Excerpted text ::
>> Begin

Each subsequent retransmission of a message MUST employ an exponential backoff interval. Thus, if the first retransmission occurred after 1 second, the next retransmission should occur after 2 seconds has elapsed, then 4 seconds, etc. An implementation MAY place a cap upon the maximum interval between retransmissions. This cap MUST be no less than 8 seconds per retransmission. If no peer response is detected after several retransmissions, (a recommended default is 5, but SHOULD be configurable), the tunnel and all sessions within MUST be cleared.
When a tunnel is being shut down for reasons other than loss of connectivity, the state and reliable delivery mechanisms MUST be maintained and operated for the full retransmission interval after the final message exchange has occurred.
A sliding window mechanism is used for control message transmission. Consider two peers A & B. Suppose A specifies a Receive Window Size AVP with a value of N in the SCCRQ or SCCRP messages. B is now allowed to have up to N outstanding control messages. Once N have been sent, it must wait for an acknowledgment that advances the window before sending new control messages. An implementation may support a receive window of only 1 (i.e., by sending out a Receive Window Size AVP with a value of 1), but MUST accept a window of up to 4 from its peer (e.g. have the ability to send 4 messages before backing off). A value of 0 for the Receive Window Size AVP is invalid.
When retransmitting control messages, a slow start and congestion avoidance window adjustment procedure SHOULD be utilized. The recommended procedure for this is described in Appendix A.
A peer MUST NOT withhold acknowledgment of messages as a technique for flow controlling control messages. An L2TP implementation is expected to be able to keep up with incoming control messages, possibly responding to some with errors reflecting an inability to honor the requested action.
Appendix B contains examples of control message transmission, acknowledgement, and retransmission.

>> End

What to work on ::
(1) Answer these questions about the excerpt on L2TP control messages, one line each:
(a) What is the smallest value allowed for a cap on the interval between retransmissions?
(b) Up to what receive window size must an implementation accept from its peer?
(c) What does Appendix B contain?
(2) Continue the excerpt on L2TP control messages, starting after its final sentence about Appendix B.

Given data ::
>> Begin

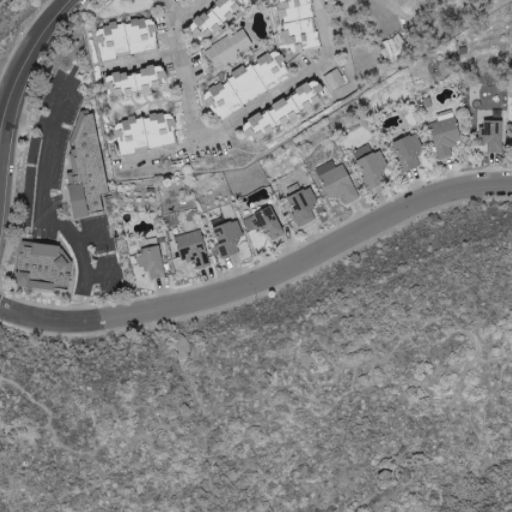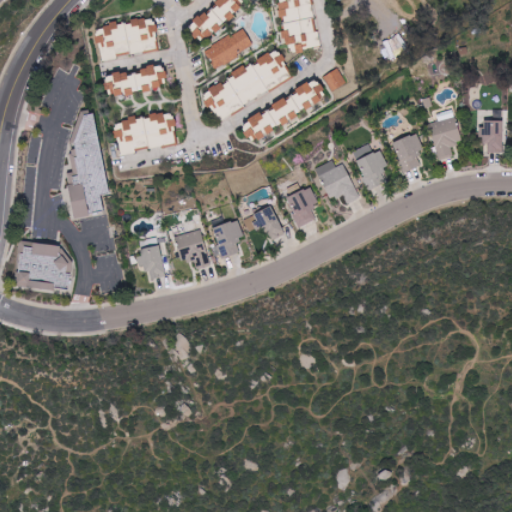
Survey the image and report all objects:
building: (193, 0)
road: (189, 12)
building: (216, 16)
building: (299, 25)
building: (128, 38)
building: (229, 48)
road: (146, 59)
road: (25, 64)
building: (335, 79)
building: (135, 81)
building: (250, 83)
road: (294, 85)
road: (62, 103)
road: (195, 105)
building: (284, 111)
building: (162, 129)
building: (133, 135)
building: (493, 135)
building: (446, 136)
building: (409, 151)
building: (371, 166)
building: (86, 167)
building: (86, 169)
building: (337, 182)
building: (302, 204)
road: (40, 209)
building: (266, 223)
road: (88, 233)
building: (228, 236)
building: (191, 244)
road: (306, 259)
building: (152, 262)
building: (42, 266)
building: (42, 266)
road: (100, 271)
road: (46, 319)
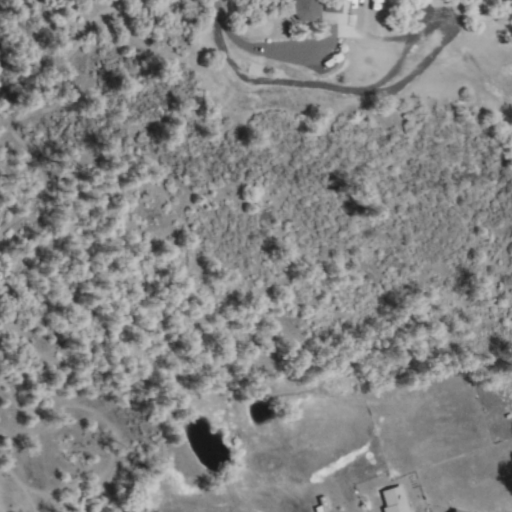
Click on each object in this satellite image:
building: (329, 6)
building: (302, 10)
road: (256, 47)
building: (392, 500)
building: (452, 511)
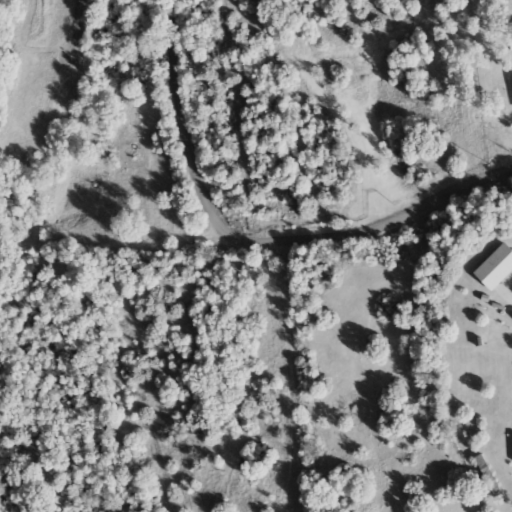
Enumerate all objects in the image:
road: (251, 242)
building: (493, 267)
building: (494, 267)
road: (291, 376)
building: (486, 475)
building: (487, 475)
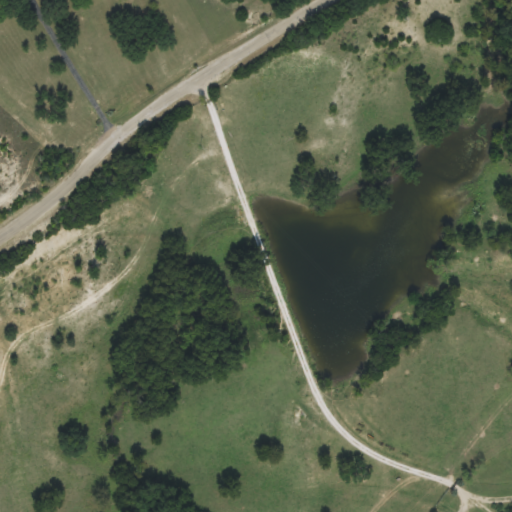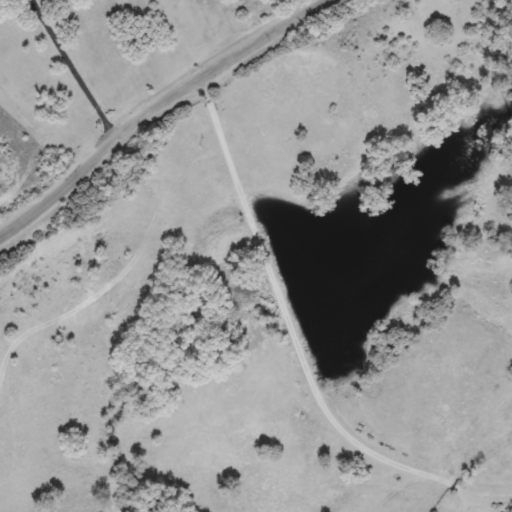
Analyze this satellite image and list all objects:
road: (269, 37)
road: (102, 155)
road: (291, 322)
road: (469, 491)
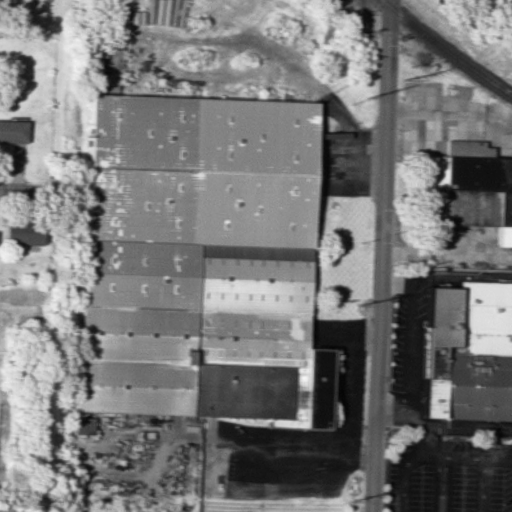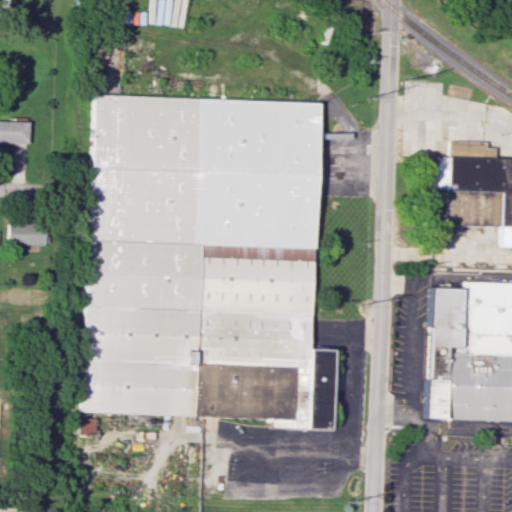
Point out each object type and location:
railway: (445, 46)
power tower: (401, 77)
power tower: (365, 97)
building: (13, 131)
road: (509, 131)
building: (473, 187)
road: (27, 190)
building: (23, 233)
road: (430, 253)
road: (379, 256)
building: (200, 260)
road: (396, 282)
road: (462, 283)
power tower: (357, 304)
road: (412, 347)
building: (467, 351)
park: (2, 376)
road: (349, 393)
building: (87, 425)
road: (440, 425)
road: (429, 441)
road: (470, 457)
road: (404, 476)
road: (444, 484)
road: (481, 485)
power tower: (348, 502)
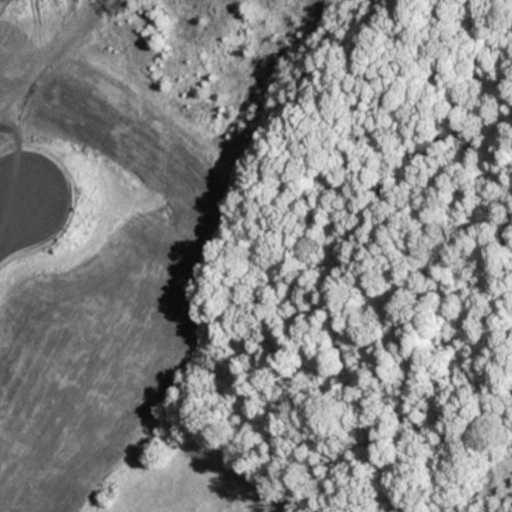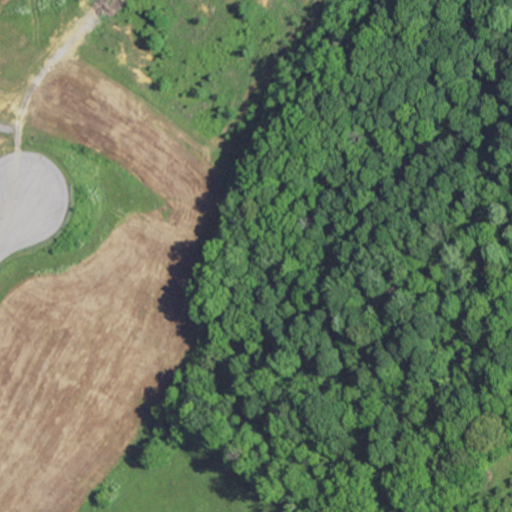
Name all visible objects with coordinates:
road: (10, 219)
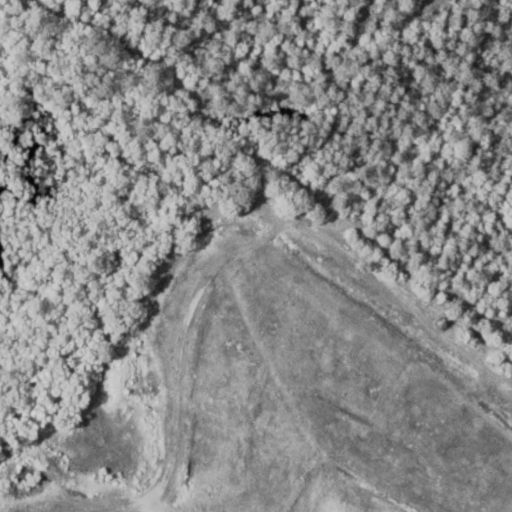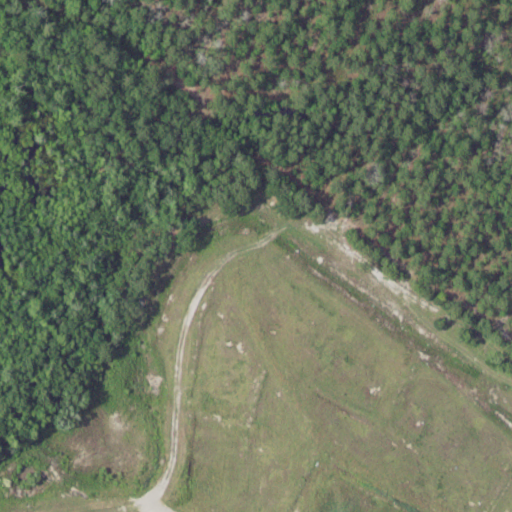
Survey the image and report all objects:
road: (167, 14)
road: (273, 135)
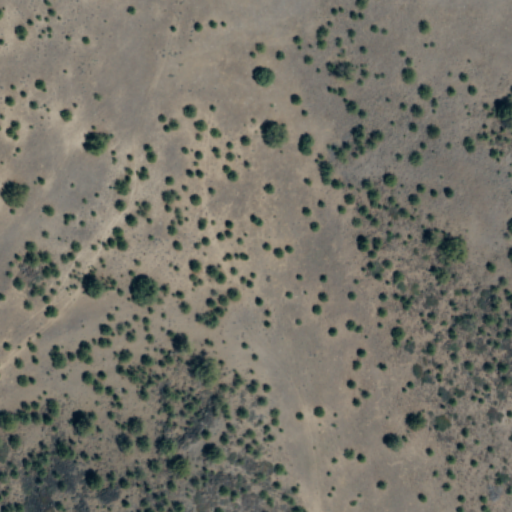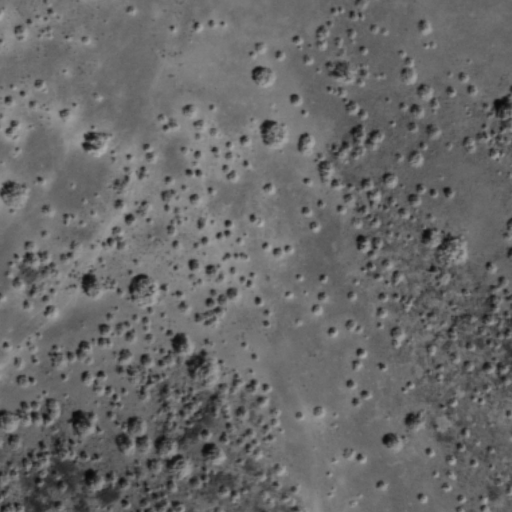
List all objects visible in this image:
road: (124, 198)
road: (222, 264)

>> End

Per-task answers ::
(1)
(a) No less than 8 seconds per retransmission.
(b) A window of up to 4.
(c) Examples of control message transmission, acknowledgement, and retransmission.

(2)
The following control connection messages are used to establish, clear and maintain L2TP tunnels. All data is sent in network order (high order octets first). Any "reserved" or "empty" fields MUST be sent as 0 values to allow for protocol extensibility.
Start-Control-Connection-Request (SCCRQ) is a control message used to initialize a tunnel between an LNS and an LAC. It is sent by either the LAC or the LNS to being the tunnel establishment process.
The following AVPs MUST be present in the SCCRQ:
Message Type AVP Protocol Version Host Name Framing Capabilities Assigned Tunnel ID
The Following AVPs MAY be present in the SCCRQ:
Bearer Capabilities Receive Window Size Challenge Tie Breaker Firmware Revision Vendor Name
Start-Control-Connection-Reply (SCCRP) is a control message sent in reply to a received SCCRQ message. SCCRP is used to indicate that the SCCRQ was accepted and establishment of the tunnel should continue.
The following AVPs MUST be present in the SCCRP:
Message Type Protocol Version Framing Capabilities Host Name Assigned Tunnel ID
Stop-Control-Connection-Notification (StopCCN) is a control message sent by either the LAC or LNS to inform its peer that the tunnel is being shutdown and the control connection should be closed. In addition, all active sessions are implicitly cleared (without sending any explicit call control messages). The reason for issuing this request is indicated in the Result Code AVP. There is no explicit reply to the message, only the implicit ACK that is received by the reliable control message transport layer.
The following AVPs MUST be present in the StopCCN:
The Hello (HELLO) message is an L2TP control message sent by either peer of a LAC-LNS control connection. This control message is used as a "keepalive" for the tunnel.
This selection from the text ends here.